WHAT NEXT FOR THE INDUSTRY OF WELSH LITERATURE?
The second half of 2017 was a difficult time for the organisations charged with the nurturing of the Welsh literary landscape The Independent Review into the industry proved controversial, prompting a Welsh Assembly enquiry into the fallout. As the publication of the Senedd’s Culture Committee report seems to put The Hughes Review out of its misery at least for the time being, Gary Raymond asks if its worth debating some home truths about how the Welsh literary industry operates.
As for the article itself, we'll ignore the long preamble and then get to the meat of the matter.
Here is an extract:
Over the last year or so a cloud has hung over the literary industry in the form of the Independent Review of Support for Publishing and Literature in Wales, commonly known as The Hughes Review (as it was chaired by Professor Medwin Hughes).
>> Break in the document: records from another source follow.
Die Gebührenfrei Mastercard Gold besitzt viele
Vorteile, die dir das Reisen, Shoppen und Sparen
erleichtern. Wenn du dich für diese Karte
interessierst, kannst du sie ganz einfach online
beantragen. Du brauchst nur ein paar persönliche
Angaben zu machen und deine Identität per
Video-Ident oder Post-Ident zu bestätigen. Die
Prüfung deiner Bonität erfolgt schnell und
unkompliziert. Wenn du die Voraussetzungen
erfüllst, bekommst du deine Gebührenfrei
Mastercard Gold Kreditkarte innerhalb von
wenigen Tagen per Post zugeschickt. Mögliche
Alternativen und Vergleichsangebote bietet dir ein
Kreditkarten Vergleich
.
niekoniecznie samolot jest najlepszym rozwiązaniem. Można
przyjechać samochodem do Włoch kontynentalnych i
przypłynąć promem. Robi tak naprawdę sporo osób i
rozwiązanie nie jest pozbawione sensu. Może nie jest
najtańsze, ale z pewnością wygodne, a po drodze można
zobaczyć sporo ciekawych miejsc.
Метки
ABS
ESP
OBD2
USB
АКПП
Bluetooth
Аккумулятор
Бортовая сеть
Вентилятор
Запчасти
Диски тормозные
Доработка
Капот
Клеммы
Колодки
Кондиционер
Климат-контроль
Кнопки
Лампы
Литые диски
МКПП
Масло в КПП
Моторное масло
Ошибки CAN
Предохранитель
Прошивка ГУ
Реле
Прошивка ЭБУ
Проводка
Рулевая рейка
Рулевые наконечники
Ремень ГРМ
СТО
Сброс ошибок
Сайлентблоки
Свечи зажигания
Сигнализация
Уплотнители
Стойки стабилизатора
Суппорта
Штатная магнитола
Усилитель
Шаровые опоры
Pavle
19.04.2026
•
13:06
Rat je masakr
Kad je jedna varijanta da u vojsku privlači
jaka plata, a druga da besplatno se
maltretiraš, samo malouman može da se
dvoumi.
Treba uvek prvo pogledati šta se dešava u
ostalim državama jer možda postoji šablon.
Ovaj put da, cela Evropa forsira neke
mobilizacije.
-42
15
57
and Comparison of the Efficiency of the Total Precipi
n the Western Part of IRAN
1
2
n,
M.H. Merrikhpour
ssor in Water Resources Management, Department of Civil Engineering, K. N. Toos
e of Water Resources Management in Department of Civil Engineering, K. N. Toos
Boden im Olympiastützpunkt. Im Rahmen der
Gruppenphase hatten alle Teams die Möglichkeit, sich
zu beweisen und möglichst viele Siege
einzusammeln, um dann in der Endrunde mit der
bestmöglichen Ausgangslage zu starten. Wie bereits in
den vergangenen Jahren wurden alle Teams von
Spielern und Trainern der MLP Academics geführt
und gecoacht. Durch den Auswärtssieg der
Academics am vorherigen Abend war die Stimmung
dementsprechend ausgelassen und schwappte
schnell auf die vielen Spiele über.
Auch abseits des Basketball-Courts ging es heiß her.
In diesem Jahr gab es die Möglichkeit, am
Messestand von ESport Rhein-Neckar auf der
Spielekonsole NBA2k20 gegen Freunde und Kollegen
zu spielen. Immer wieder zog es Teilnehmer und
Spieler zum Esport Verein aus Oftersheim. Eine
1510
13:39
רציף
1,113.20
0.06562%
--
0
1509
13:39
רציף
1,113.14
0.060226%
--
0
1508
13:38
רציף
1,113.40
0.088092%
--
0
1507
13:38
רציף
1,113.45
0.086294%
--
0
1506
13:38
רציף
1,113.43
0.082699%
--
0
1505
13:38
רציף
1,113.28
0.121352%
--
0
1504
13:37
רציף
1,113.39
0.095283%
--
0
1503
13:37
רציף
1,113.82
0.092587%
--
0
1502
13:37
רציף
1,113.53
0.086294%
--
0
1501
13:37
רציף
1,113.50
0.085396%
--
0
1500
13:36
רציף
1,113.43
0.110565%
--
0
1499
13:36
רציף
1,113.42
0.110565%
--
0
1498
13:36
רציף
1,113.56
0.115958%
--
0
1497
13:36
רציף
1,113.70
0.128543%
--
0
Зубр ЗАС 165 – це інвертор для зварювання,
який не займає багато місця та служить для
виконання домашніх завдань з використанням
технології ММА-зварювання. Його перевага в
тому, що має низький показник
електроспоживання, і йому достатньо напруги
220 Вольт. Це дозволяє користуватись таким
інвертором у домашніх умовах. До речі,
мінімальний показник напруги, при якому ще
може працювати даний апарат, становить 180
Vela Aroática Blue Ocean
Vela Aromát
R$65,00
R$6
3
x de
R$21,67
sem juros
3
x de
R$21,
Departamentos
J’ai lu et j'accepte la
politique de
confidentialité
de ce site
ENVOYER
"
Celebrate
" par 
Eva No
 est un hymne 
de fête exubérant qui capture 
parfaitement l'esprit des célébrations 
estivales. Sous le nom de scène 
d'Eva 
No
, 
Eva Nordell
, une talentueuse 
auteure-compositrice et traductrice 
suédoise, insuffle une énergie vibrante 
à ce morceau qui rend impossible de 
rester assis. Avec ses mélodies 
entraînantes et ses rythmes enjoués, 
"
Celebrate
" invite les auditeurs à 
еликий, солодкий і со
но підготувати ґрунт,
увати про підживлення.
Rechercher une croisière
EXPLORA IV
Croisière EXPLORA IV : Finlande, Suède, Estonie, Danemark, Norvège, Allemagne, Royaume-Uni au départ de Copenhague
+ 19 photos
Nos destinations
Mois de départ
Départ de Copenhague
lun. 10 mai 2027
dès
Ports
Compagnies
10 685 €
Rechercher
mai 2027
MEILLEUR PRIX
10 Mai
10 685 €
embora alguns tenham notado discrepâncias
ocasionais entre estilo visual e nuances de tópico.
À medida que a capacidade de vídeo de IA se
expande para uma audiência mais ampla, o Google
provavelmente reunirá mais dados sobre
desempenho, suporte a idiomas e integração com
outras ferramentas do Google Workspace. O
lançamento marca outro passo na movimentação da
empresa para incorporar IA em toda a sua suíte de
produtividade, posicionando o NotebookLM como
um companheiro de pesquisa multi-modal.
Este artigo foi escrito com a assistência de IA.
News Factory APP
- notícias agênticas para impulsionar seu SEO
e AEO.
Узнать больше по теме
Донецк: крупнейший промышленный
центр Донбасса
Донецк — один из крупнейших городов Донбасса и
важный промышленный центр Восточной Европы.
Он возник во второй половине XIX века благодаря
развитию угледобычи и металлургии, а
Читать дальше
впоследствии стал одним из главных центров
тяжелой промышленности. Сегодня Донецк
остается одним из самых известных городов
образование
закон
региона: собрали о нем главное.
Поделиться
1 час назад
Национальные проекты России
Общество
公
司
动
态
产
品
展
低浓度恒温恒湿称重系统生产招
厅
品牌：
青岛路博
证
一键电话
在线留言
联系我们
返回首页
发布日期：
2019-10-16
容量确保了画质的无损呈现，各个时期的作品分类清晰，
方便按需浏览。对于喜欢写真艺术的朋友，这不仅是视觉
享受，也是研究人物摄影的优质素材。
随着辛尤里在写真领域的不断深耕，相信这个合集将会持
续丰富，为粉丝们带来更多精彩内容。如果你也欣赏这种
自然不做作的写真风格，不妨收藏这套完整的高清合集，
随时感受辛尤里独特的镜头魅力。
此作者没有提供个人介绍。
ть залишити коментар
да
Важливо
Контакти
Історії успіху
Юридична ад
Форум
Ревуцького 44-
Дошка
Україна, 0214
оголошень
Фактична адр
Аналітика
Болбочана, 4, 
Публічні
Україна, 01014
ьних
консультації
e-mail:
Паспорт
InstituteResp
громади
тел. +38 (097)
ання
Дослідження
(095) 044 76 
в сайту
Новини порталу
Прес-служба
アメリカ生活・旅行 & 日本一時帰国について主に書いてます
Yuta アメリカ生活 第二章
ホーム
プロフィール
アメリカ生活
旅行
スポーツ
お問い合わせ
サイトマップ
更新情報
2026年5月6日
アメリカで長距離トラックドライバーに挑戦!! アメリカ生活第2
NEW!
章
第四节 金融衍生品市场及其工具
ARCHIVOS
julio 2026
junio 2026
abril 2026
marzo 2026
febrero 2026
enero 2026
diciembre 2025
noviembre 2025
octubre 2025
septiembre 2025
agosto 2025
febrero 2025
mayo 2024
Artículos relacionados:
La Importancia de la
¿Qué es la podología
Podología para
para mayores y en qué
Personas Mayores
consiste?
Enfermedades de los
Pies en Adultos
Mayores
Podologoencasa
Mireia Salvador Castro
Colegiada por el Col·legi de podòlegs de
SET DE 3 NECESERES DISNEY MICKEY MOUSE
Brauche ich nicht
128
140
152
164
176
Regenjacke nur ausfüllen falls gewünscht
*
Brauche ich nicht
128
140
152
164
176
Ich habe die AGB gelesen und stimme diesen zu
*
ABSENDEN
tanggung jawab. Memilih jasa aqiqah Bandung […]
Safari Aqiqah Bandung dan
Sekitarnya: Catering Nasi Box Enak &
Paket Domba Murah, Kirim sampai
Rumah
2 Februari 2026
This week the Senedd’s Culture, Welsh Language and Communications Committee has finally published it’s response to that report, and the furore it kicked up back in July 2017. The whole debacle has been a tiny speck on the national fabric, but stands for something much more culturally significant. The Hughes Review should stand as the final push of the old way of things in Wales. It stands now only as a monument to the corruption of a noble process by vindictive influences, but also as a porthole into the battlefield that is the Welsh literary landscape. It is a battlefield that will be most likely unfamiliar to any Welsh writer under the age of 30. And probably more fabled if you’re under 35. But over that, then you know what I’m taking about, even if you’ve never fought on it.
You can read the Committee report here, in its mercifully concise 34 pages. It’s a good read, and it cuts the Hughes Review down to size, in all but the starkest terms rendering it and the £14,000 it cost to produce it a waste of everybody’s time. It also goes some way to be balanced and tries very hard to emphasise the independent panel have simply failed in their honourable intentions to do right. It has no intention of “impugning the integrity” of the panel members. The Committee may be shocked to learn (maybe not, I don’t know) that a cursory knowledge of how literature in Wales works would make these “honourable intentions” extremely unlikely.
It's impossible to read that tirade without getting a real sense that this particular writer has no time at all for the Hughes Panel or its Report. ("............a monument to the corruption of a noble process by vindictive influences..." What on earth is that supposed to mean?)
Then, having slagged off the Hughes Report, he goes on to say: "The literature industry in Wales is a spitting swirl of conflicting interests, clashing egos and jagged vendettas." He then gives chapter and verse, in a whole paragraph. That all sounds familiar enough to those of us who watch the literary scene in Wales. And sure, something needs to be done about it.
A reminder about what author Jasmine Donahaye said about LW not so long ago: "Literature Wales has had this coming for a long time. It’s been poorly managed and poorly governed, and its accountability to its funding body, the Arts Council, has been woefully inadequate. Perhaps the review panel ran out of vituperation after its condemnation of Literature Wales though, for precious little is saved in the report for the Arts Council, even though it is the Arts Council that has allowed Literature Wales to operate with apparent risk to public money...........Many writers have clearly felt increasingly alienated from Literature Wales and the direction it has taken."
She's not the only one to say things like this. If Gary had bothered to read the comments submitted to the Hughes Panel, he would have discovered a very wide disquiet with the organization which he seems so determined to protect.